Records to process:
·····

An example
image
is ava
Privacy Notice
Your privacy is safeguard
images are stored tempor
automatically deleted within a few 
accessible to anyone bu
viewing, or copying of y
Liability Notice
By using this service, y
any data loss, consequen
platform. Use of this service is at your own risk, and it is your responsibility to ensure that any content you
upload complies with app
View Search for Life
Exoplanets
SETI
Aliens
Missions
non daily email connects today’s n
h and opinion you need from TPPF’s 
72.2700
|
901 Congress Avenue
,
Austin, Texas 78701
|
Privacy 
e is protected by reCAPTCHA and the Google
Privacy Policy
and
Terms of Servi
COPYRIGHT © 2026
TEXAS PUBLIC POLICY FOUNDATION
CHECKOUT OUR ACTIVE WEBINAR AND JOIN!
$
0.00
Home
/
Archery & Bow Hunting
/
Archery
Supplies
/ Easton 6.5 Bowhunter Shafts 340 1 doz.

·····

Problem statement: Reproduce every line of the rows above verbatim, keeping the original wording, punctuation, and line order unchanged.

Exercise answer:
An example
image
is ava
Privacy Notice
Your privacy is safeguard
images are stored tempor
automatically deleted within a few 
accessible to anyone bu
viewing, or copying of y
Liability Notice
By using this service, y
any data loss, consequen
platform. Use of this service is at your own risk, and it is your responsibility to ensure that any content you
upload complies with app
View Search for Life
Exoplanets
SETI
Aliens
Missions
non daily email connects today’s n
h and opinion you need from TPPF’s 
72.2700
|
901 Congress Avenue
,
Austin, Texas 78701
|
Privacy 
e is protected by reCAPTCHA and the Google
Privacy Policy
and
Terms of Servi
COPYRIGHT © 2026
TEXAS PUBLIC POLICY FOUNDATION
CHECKOUT OUR ACTIVE WEBINAR AND JOIN!
$
0.00
Home
/
Archery & Bow Hunting
/
Archery
Supplies
/ Easton 6.5 Bowhunter Shafts 340 1 doz.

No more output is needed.